一个示例元组可能具有长度N (Word 1, Word 2, Word 3, ..., Word N)
对于列表中的任何元组,其中的第j个元素将是''Word j
一个非常简化的例子是由字母组成的元组。
l = [('A', 'B', '', ''), ('A', 'B', 'C', ''), 
     ('', '', '', 'D'), ('A', '', '', 'D'), 
     ('', 'B', '', '')]

每个元组中的每个位置要么具有相同的值,要么为空。 我想要删除所有那些在另一个元组中,相同位置上所有非 '' 值都已存在的元组。 例如,(A,B,'','') 元组中所有非 '' 值都存在于 (A,B,C,'') 元组中,因此应将其删除。

filtered_l = [(A,B,C,''),(A,'','',D)]

元组的长度始终相同(不一定为4)。元组的长度将介于2-10之间。

如何以最快的方式完成此操作?

1
看起来你已经有了一些好的答案,但你可能也想研究一下集合操作。例如:https://stackoverflow.com/questions/52987903/tuple-is-subset-of-another-tuple-apriori-algortihm 或 https://dev59.com/wGUp5IYBdhLWcg3wo4qc - chris
@kepr 我想我已经将它简化成了一行代码(如下)。看看是否符合你的要求。 - pylang
6个回答
6

我们可以将每个元组概念化为一个二进制数组,其中1表示“包含某些内容”,2表示“包含空字符串”。由于在每个位置上的项目都是相同的,因此我们不需要关心每个位置上的具体内容,只需要知道是否有内容存在。

l = [('A','B','',''),('A','B','C',''),('','','','D'),('A','','','D'),('','B','','')]
l_bin = [sum(2**i if k else 0 for i,k in enumerate(tup)) for tup in l]
# [3, 7, 8, 9, 2]
# [0b0011, 0b0111, 0b1000, 0b1001, 0b0010]
# that it's backwards doesn't really matter, since it's consistent

现在,我们可以遍历这个列表并构建一个没有“重复项”的新数据结构。

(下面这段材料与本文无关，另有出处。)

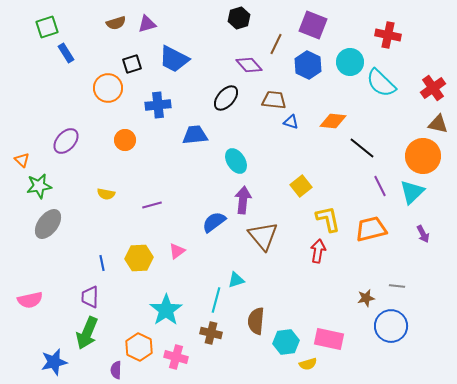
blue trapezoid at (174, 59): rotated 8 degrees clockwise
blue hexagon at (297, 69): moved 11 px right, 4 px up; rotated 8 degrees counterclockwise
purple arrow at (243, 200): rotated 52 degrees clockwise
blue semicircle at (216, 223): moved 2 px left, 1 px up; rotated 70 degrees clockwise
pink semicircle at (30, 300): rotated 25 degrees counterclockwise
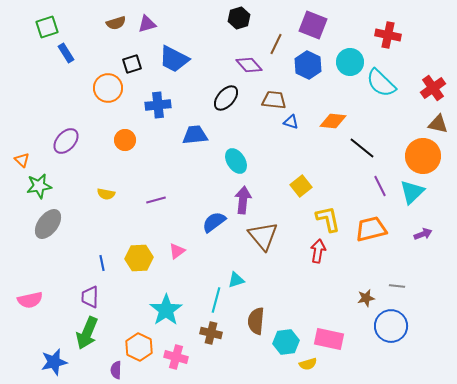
purple line at (152, 205): moved 4 px right, 5 px up
purple arrow at (423, 234): rotated 84 degrees counterclockwise
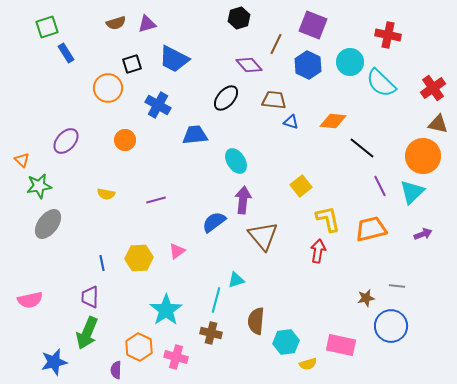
blue cross at (158, 105): rotated 35 degrees clockwise
pink rectangle at (329, 339): moved 12 px right, 6 px down
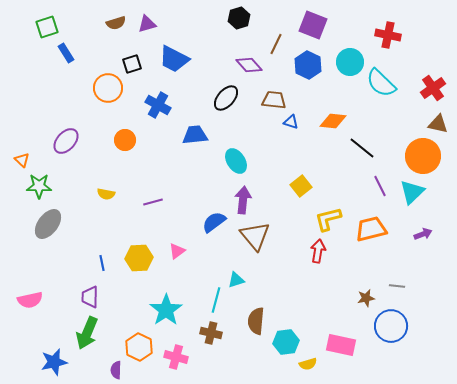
green star at (39, 186): rotated 10 degrees clockwise
purple line at (156, 200): moved 3 px left, 2 px down
yellow L-shape at (328, 219): rotated 92 degrees counterclockwise
brown triangle at (263, 236): moved 8 px left
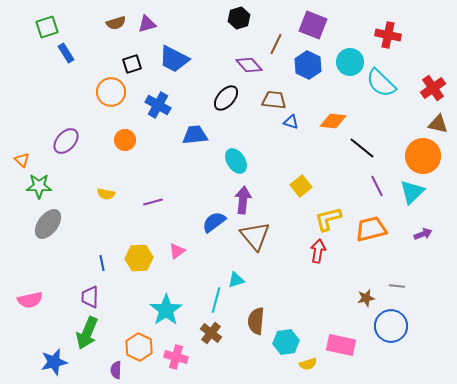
orange circle at (108, 88): moved 3 px right, 4 px down
purple line at (380, 186): moved 3 px left
brown cross at (211, 333): rotated 25 degrees clockwise
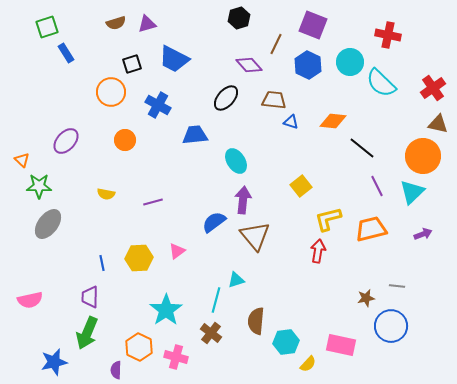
yellow semicircle at (308, 364): rotated 30 degrees counterclockwise
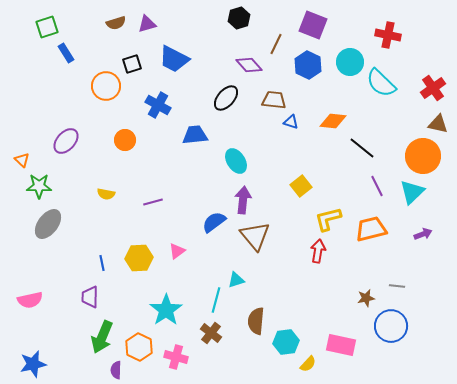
orange circle at (111, 92): moved 5 px left, 6 px up
green arrow at (87, 333): moved 15 px right, 4 px down
blue star at (54, 362): moved 21 px left, 2 px down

由于我们的元组已被编码为二进制,因此我们可以通过执行按位运算来确定是否有重复项被“包含”在另一个元组中 - 给定ab,如果a | b == a,那么a必须包含b
codes = {}
for tup, b in zip(l, l_bin):
    # check if any existing code contains the potential new one
    # in this case, skip adding the new one
    if any(a | b == a for a in codes):
        continue
    # check if the new code contains a potential existing one or more
    # in which case, replace the existing code(s) with the new code
    for a in list(codes):
        if b | a == b:
            codes.pop(a)
    # and finally, add this code to our datastructure
    codes[b] = tup

现在我们可以撤回我们的“筛选过”的元组列表:
output = list(codes.values())
# [('A', 'B', 'C', ''), ('A', '', '', 'D')]

请注意,(A, B, C, '') 包含了 (A, B, '', '')('', B, '', ''),而 (A, '', '', D') 包含了 ('', '', '', D),因此这应该是正确的。
从 python 3.8 开始,dict 会保留插入顺序,因此输出应该与元组最初出现在列表中的顺序相同。
该解决方案可能不完全高效,因为代码数量可能会堆积,但它应该介于 O(n) 和 O(n^2) 之间,具体取决于最后剩余的唯一代码数量(由于每个元组的长度明显小于 l 的长度,因此它应该更接近于 O(n) 而不是 O(n^2)。
5

对于这个限制条件,显然的解决方案是将每个元组转换为位掩码,累积它们到一个计数器数组中,执行子集和变换,然后过滤数组l

详见代码注释的解释。

时间复杂度显然为n + m * 2^m,其中n是元组的数量,m是每个元组的长度。 对于n == 1000m == 10,这比n^2明显更快。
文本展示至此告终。